Now that it’s a “century” after the New Deal (more like 90 years, but whatever), talking about limited government is cowardly folly, the stuff of craven eunuchs and corrupt buffoons. The cause is lost, so we must become like the left and use the state for our purposes.
Was the cause not lost when the New Deal was a mere 75
years old? What happened in the last 15 years that made it futile to fight for
… checks notes … timeless principles?
Now, I understand that Azerrad will likely claim he and his fellow counterrevolutionaries are fighting to restore those timeless principles—or some such pabulum—once they get behind the wheel of the state. But that is wildly unpersuasive given the scorn he has for people who still talk about limited government and free markets. It’s also unpersuasive given how many of his confreres heap scorn on those timeless principles and the documents and thinkers that elucidate them. You can say I’m letting the bad apples define the New Right barrel, but Azerad is the one denouncing criticism of “enemies to the right.” This presupposes that everyone who likes capitalism and limited government is somehow to his left—which makes it fine to call them cowards and eunuchs. But complaining about protectionists, living constitutionalists, and other statists of the right is a corrupt violation of this new popular front that he wants.
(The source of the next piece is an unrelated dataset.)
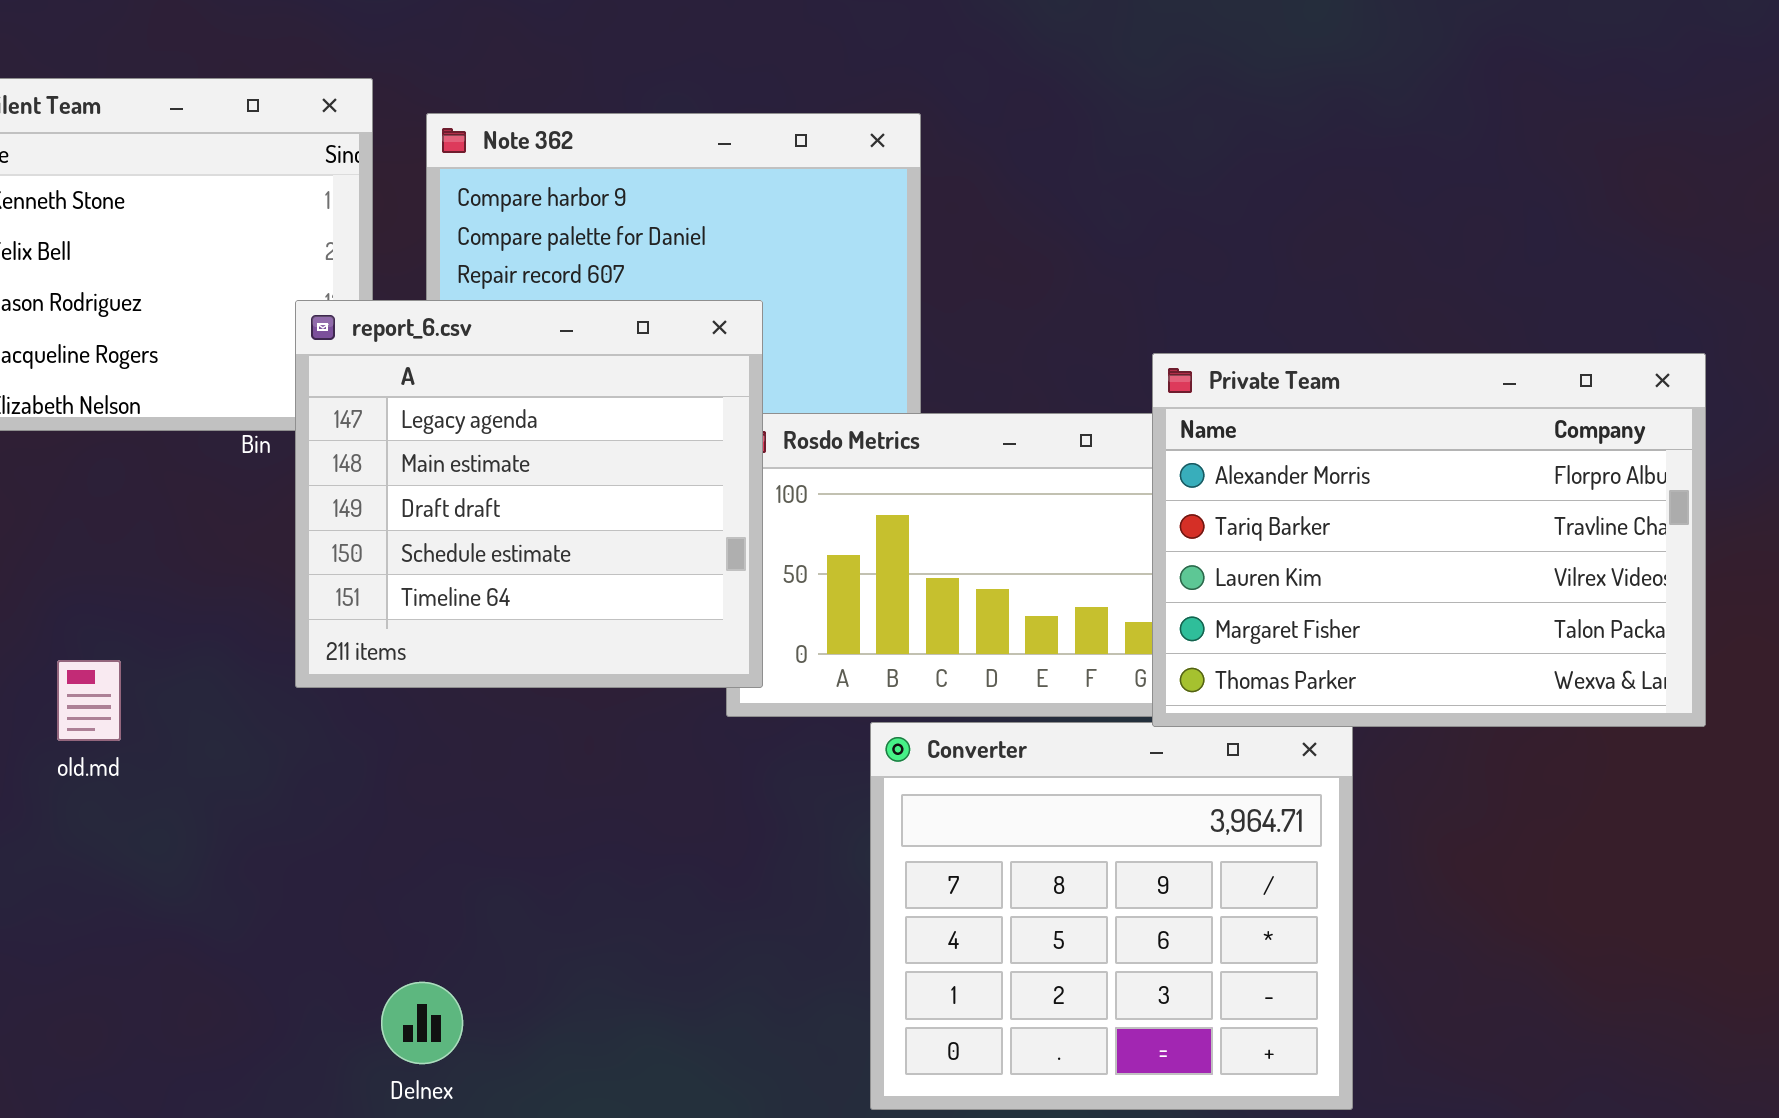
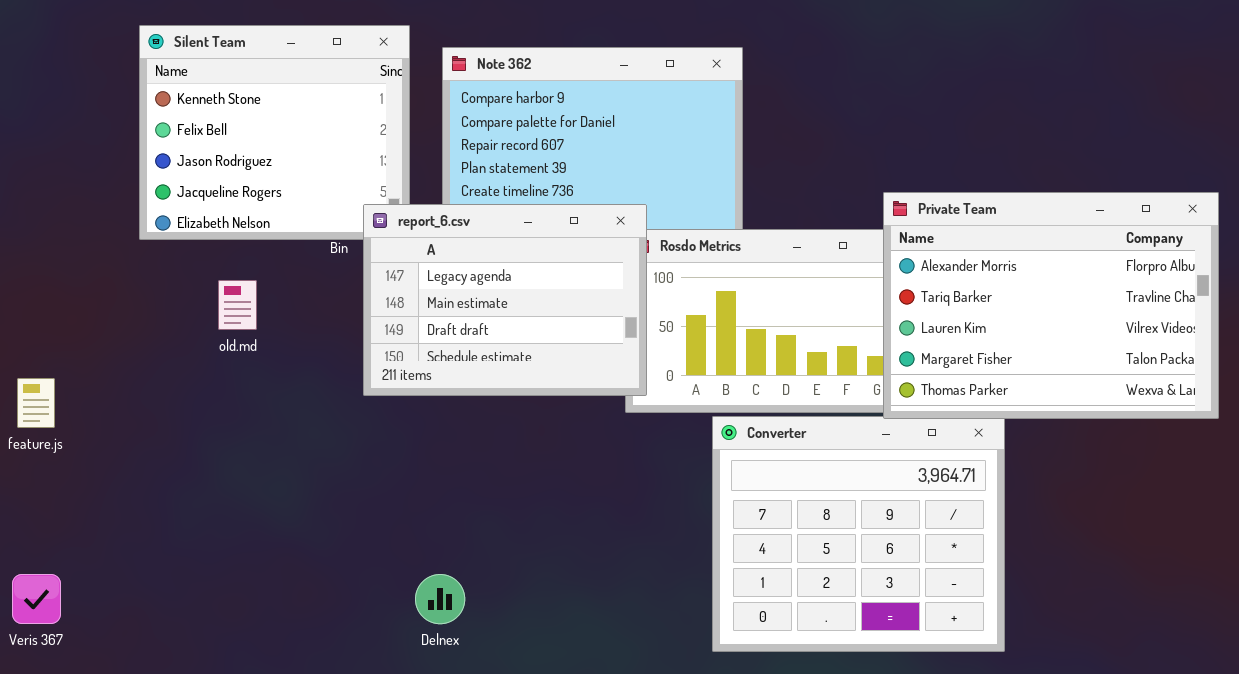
report_6.csv: [295,300,763,688] -> [363,204,647,396], resized
old.md: [57,660,121,741] -> [218,280,257,330], moved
But David knows his intellectual history. He knows that his definition of conservatism here is wholly contestable and he would have contested it a decade ago.
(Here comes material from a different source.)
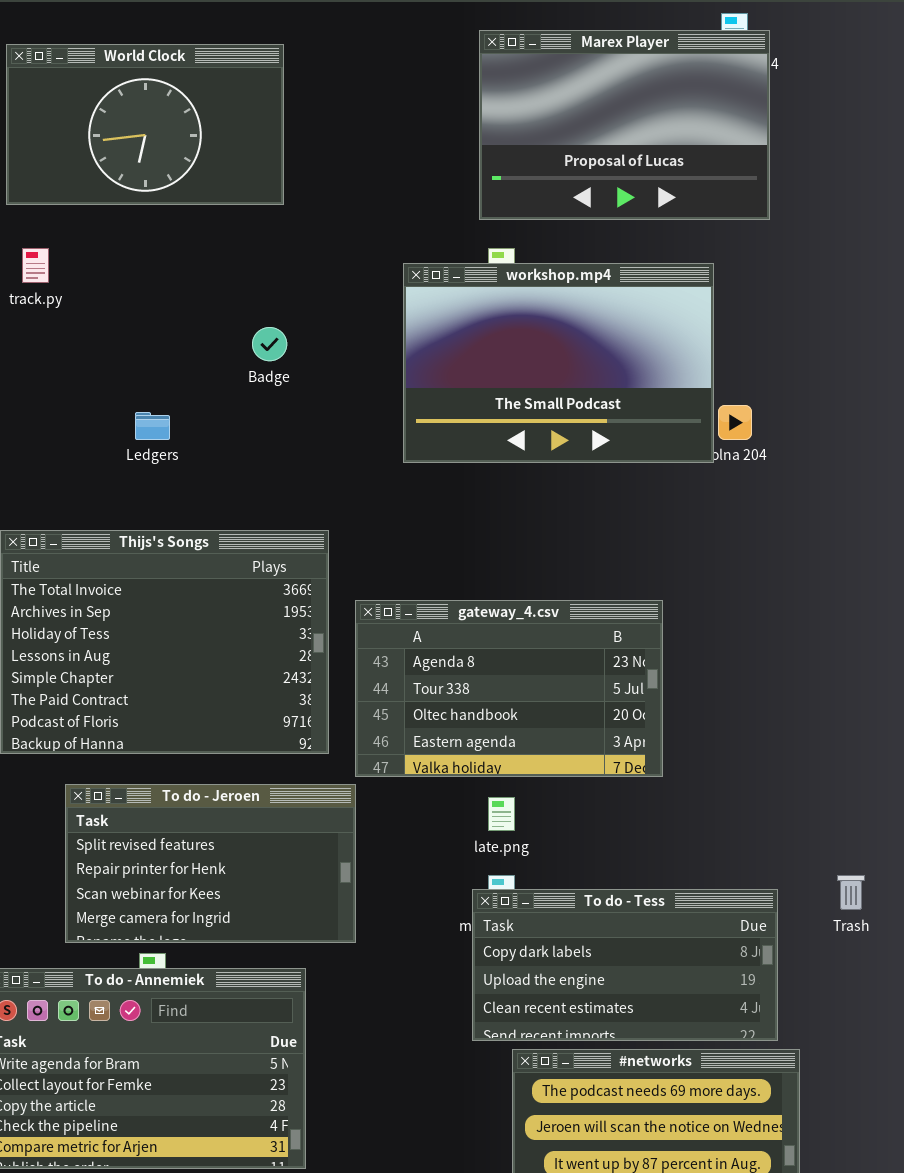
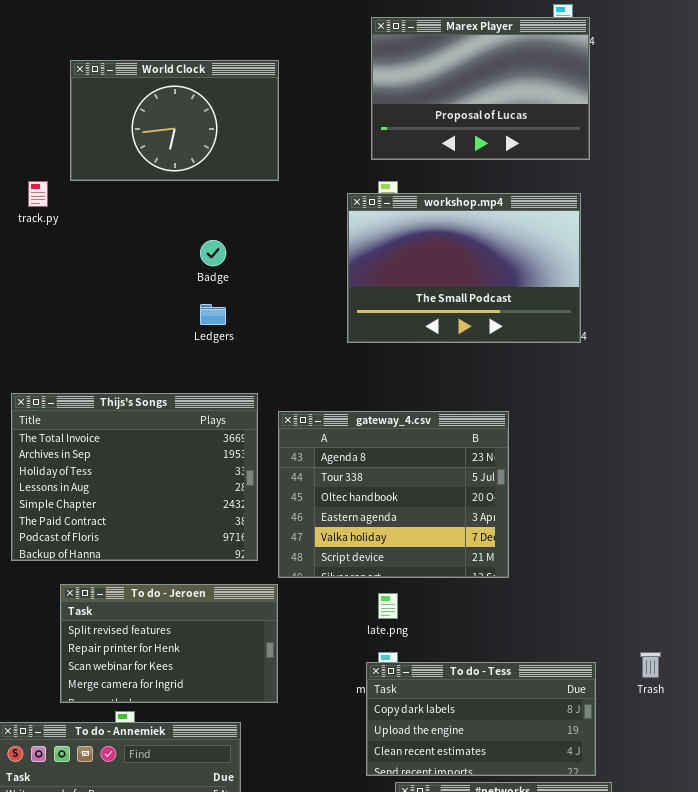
World Clock: [6,44,284,205] -> [70,60,279,181], moved
workshop.mp4: [403,263,714,463] -> [347,193,581,343], moved
Ledgers: [135,412,170,440] -> [200,304,226,325], moved
gateway_4.csv: [355,600,663,777] -> [278,411,509,578], resized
The irony here is that less than a generation ago, the idea that you could adopt liberal (i.e., statist) means for conservative ends was precisely the sort of idea that aroused so much condemnation of “big government” and “compassionate” conservatism from the right. It was, in some quarters, even proof that the perfidious neoconservatives (which etymologically kind of means “new right”) were secretly closet Trotskyists.
The important point is that the whole argument about “timeless principles” wasn’t to say that they would always endure, but that they were, axiomatically, timelessly correct and therefore timelessly worth fighting for. David’s position now is that it’s cowardly to keep fighting for them when the new priority is to fight for power as its own reward. Crushing your enemies—not persuading them—is another booby prize.
The idea that the Progressive Era and the New Deal did lasting damage to the application of those timeless principles is hardly new—some of his colleagues at Hillsdale have been making that argument for decades. What is new is the idea that surrender is the new courage, and timeless principles can be checked at the door if that’s coverage charge for power.